# [Written tasks]
A. According to the Cheremnykh biography, in what year was Mikhail Cheremnykh born?
B. Name every occupation the Cheremnykh biography assigns to Mikhail Cheremnykh in its opening sentence.
C. Rewrite the passage of the Cheremnykh biography that begins with "Mikhail Cheremnykh was a" and ends with "text comics format.", putting "placards" wherever "posters" occurs.

-- START Quoted text --

Mikhail Cheremnykh was a Russian caricaturist, political cartoonist, oil painter, stage designer, book illustrator and propaganda poster designer. Between 1919 and 1922 he worked for the news agency ROSTA, providing about 500 posters and cartoons which glorified the new Communist regime, but also educated people on basic health care. He was co-founder of the satirical magazine Krokodil. Many of his propaganda cartoons and posters make use of sequential illustrated narratives and/or the text comics format.

Early life
Mikhail Cheremnykh was born in 1890 in Tomsk, Siberia. In 1911 he moved to Moscow to study under the guidance of avantgarde painter Ilya Mashkov. Between 1911 and 1917, he took courses at the School of Painting, Sculpture and Architecture in Moscow, where K.A. Korovin and S.V. Maliutin were among his classmates. He graduated in 1916. A year later the Russian Revolution broke out and - like many other artists - he became part of the Soviet propaganda system.


'Once Upon a Time the Bourgeoisie Lived Well...' (1919)

ROSTA
In 1918 the Soviet Union established the Russian Telegraph Agency, often shorted to "ROSTA". It was part state news agency, part propaganda production. Cheremenykh was one of its prime artists, and the originator of the so-called "Okna Rosta" ("Rosta Windows"). These stenciled pamphlets often featured propaganda drawings, cartoons and comics with text in captions. Most focused on topical events, unavoidably promoting the Communist regime. A typical example was a cartoon Cheremenkyh made in November 1918, which depicts Lenin brushing away his enemies. Two years later his colleague Viktor Deni used the same idea and worked it out into the nowadays far more famous cartoon: 'Comrade Lenin Cleans the Earth from Scum' (1920).

Many of these propaganda drawings make use of the text comics format, with explanations written underneath the sequential images. 'Once Upon a Time the Bourgeoisie Lived Well...' (1919), for example, depicts how the Russian Revolution ended the corruption and decadence of the bourgeoisie. Despite foreign aid, the bourgeoisie fails to bring back their "good old days", because the Red Army and the working man both strike back. The story is told as a fairy tale (which, ironically, much of what the Soviet regime promised turned out to be as well). 'Once Upon a Time the Bourgeoisie Lived Well...' is additionally notable for being the first time Soviet leader Vladimir Lenin was depicted in a comic strip. Cheremnykh was somewhat concerned about turning the beloved leader into a cartoon character, but Lenin personally assured him that it was no problem. Another text comic from the same year, 'The Worker Kicked the Capitalist...' (1919) also depicts Lenin as part of a narrative. In 'This Will Not Happen Again' (1919) the time when capitalism ruled the country is depicted as a series of nightmarish images, while the accompanying text reminds people how horrible it all was, but assures them it "will not happen again" (they were kind of right, well, until 1991...).

-- END Quoted text --
-- START Supplied entries --

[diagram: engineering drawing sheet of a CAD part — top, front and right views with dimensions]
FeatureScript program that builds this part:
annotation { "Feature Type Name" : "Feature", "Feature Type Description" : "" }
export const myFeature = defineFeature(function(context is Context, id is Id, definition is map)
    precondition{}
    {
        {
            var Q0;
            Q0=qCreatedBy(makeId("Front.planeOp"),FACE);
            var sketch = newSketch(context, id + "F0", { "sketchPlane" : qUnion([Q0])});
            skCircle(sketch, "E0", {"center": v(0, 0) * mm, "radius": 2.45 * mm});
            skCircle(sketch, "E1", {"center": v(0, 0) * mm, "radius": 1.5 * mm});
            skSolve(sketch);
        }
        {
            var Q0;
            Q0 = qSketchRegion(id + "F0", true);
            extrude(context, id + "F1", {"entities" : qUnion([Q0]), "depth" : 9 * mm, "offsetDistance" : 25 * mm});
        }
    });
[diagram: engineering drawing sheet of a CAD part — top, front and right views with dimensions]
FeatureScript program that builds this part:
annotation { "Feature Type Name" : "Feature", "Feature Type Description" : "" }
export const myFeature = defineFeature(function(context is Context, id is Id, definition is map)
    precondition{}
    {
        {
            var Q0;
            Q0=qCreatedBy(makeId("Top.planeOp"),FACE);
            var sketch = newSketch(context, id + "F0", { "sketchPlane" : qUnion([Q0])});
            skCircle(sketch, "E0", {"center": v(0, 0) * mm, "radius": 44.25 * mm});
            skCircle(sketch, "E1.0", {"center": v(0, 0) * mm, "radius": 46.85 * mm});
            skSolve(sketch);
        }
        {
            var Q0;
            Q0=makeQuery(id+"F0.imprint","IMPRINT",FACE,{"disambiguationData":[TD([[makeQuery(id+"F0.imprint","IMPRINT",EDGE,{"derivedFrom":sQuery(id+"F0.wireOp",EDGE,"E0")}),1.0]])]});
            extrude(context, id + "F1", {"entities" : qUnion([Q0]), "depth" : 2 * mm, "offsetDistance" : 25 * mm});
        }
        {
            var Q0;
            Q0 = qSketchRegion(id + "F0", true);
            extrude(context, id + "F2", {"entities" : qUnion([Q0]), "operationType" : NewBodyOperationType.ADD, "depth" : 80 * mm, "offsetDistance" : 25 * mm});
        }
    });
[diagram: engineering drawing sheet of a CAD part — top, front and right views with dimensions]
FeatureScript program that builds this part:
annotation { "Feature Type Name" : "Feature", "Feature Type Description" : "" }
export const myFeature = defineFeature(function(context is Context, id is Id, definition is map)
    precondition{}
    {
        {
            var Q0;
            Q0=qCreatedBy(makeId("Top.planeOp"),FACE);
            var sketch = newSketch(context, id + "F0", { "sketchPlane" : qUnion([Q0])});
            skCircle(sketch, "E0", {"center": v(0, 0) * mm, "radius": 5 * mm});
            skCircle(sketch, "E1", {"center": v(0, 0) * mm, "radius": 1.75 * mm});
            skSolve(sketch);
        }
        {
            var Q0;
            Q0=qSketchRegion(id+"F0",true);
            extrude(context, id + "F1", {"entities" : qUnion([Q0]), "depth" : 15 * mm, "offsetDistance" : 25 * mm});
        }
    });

-- END Supplied entries --

# [Expected outputs]
A. 1890

B. caricaturist, political cartoonist, oil painter, stage designer, book illustrator, propaganda poster designer

C.
Mikhail Cheremnykh was a Russian caricaturist, political cartoonist, oil painter, stage designer, book illustrator and propaganda poster designer. Between 1919 and 1922 he worked for the news agency ROSTA, providing about 500 placards and cartoons which glorified the new Communist regime, but also educated people on basic health care. He was co-founder of the satirical magazine Krokodil. Many of his propaganda cartoons and placards make use of sequential illustrated narratives and/or the text comics format.